• **SHORT TASK**: Can you write out the records below again with every "phylum" replaced by "division" and nothing else altered? Leave the pictures out.

• **MATERIAL**:
..............................
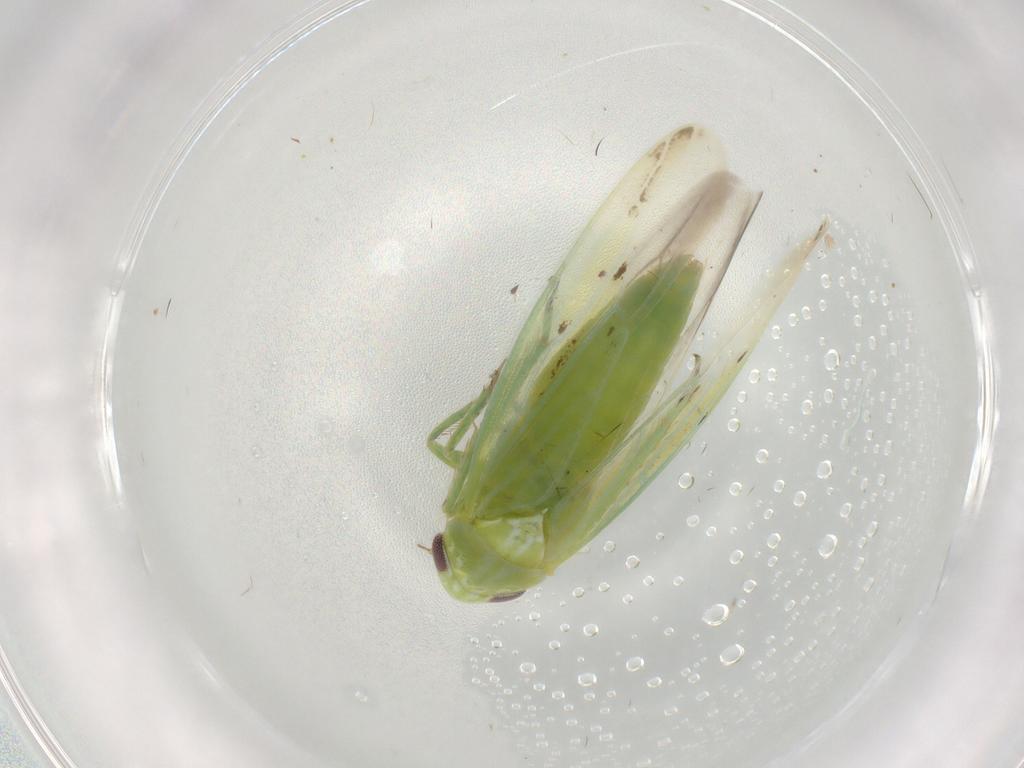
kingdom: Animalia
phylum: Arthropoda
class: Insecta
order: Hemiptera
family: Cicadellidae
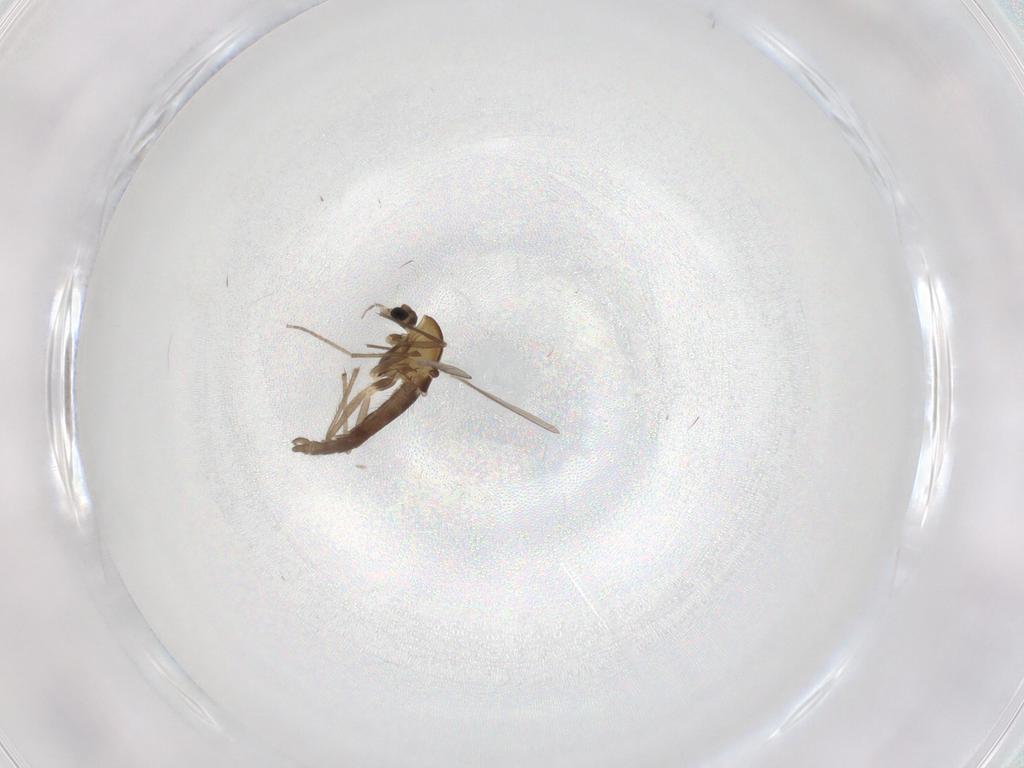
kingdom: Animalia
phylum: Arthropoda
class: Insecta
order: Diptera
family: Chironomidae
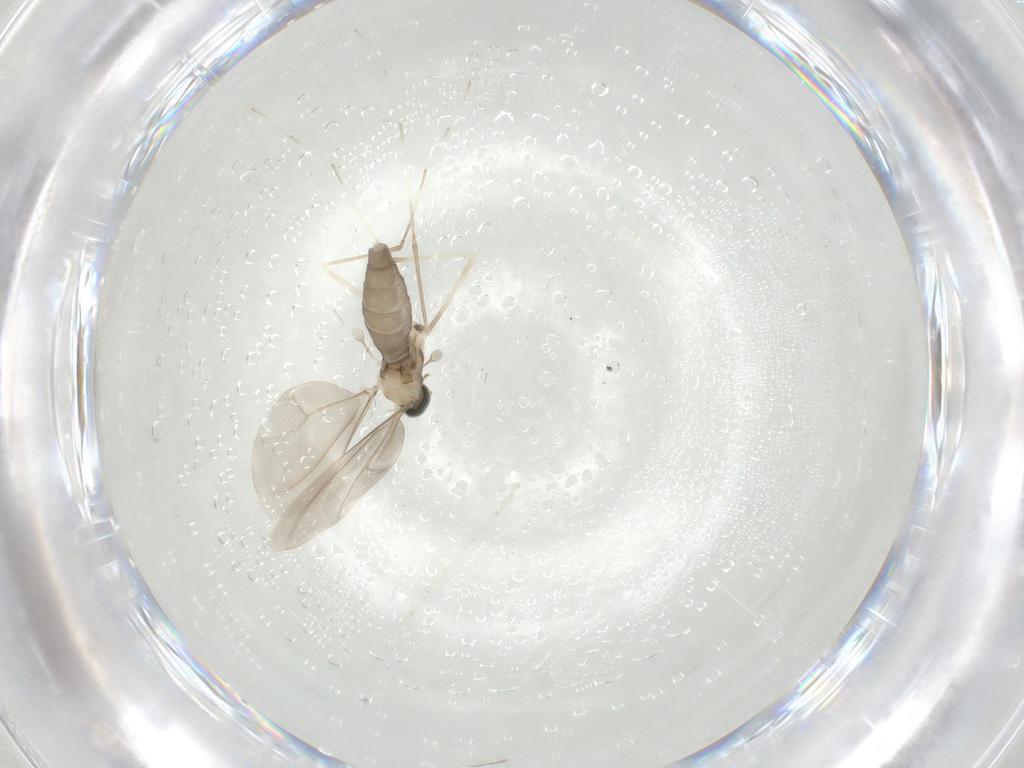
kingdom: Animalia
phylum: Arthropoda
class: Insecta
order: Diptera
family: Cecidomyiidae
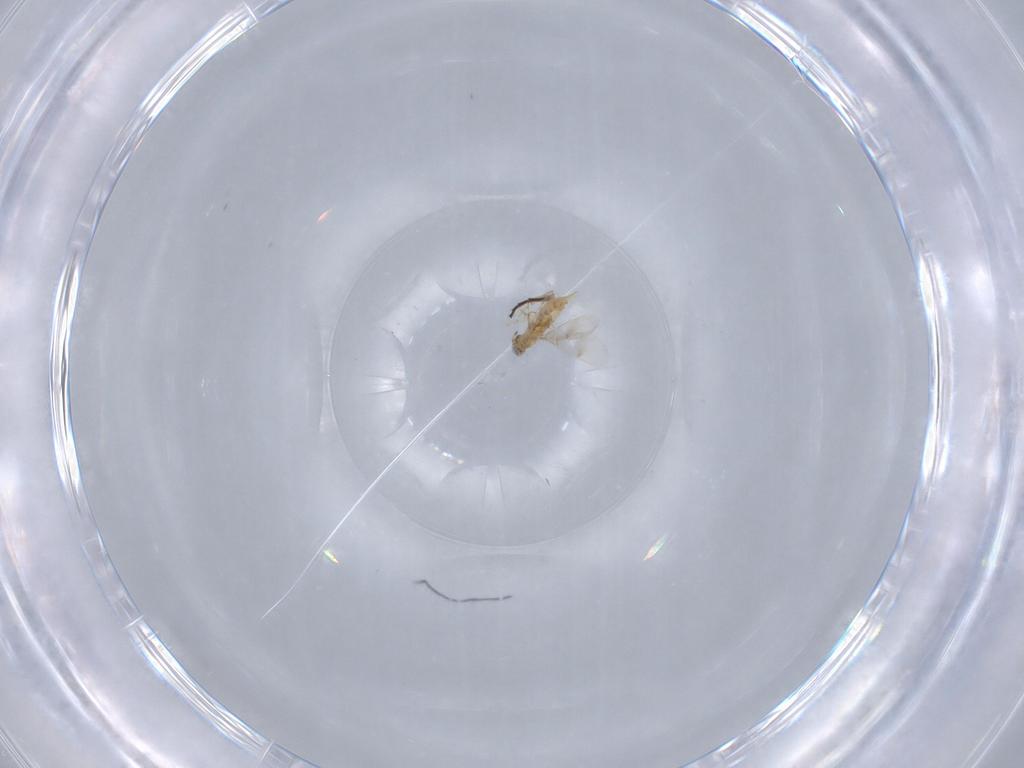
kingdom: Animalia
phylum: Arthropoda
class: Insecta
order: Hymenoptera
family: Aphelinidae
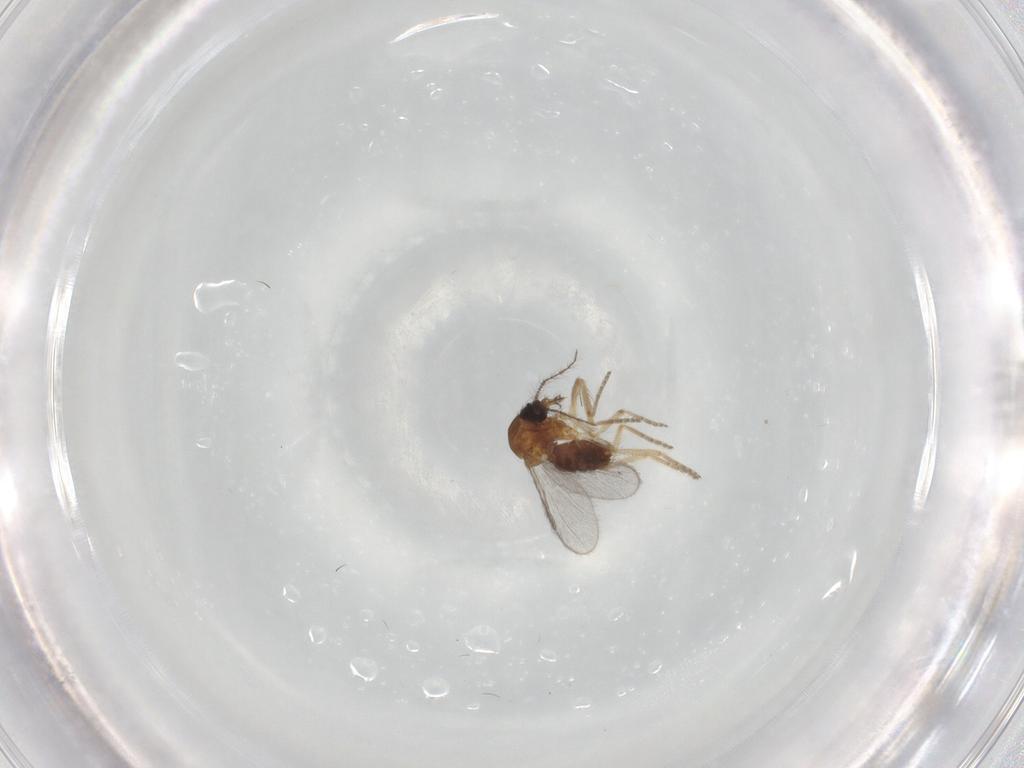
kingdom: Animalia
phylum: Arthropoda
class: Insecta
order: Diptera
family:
..............................
• **TASK OUTPUT**:
kingdom: Animalia
division: Arthropoda
class: Insecta
order: Hemiptera
family: Cicadellidae
kingdom: Animalia
division: Arthropoda
class: Insecta
order: Diptera
family: Chironomidae
kingdom: Animalia
division: Arthropoda
class: Insecta
order: Diptera
family: Cecidomyiidae
kingdom: Animalia
division: Arthropoda
class: Insecta
order: Hymenoptera
family: Aphelinidae
kingdom: Animalia
division: Arthropoda
class: Insecta
order: Diptera
family:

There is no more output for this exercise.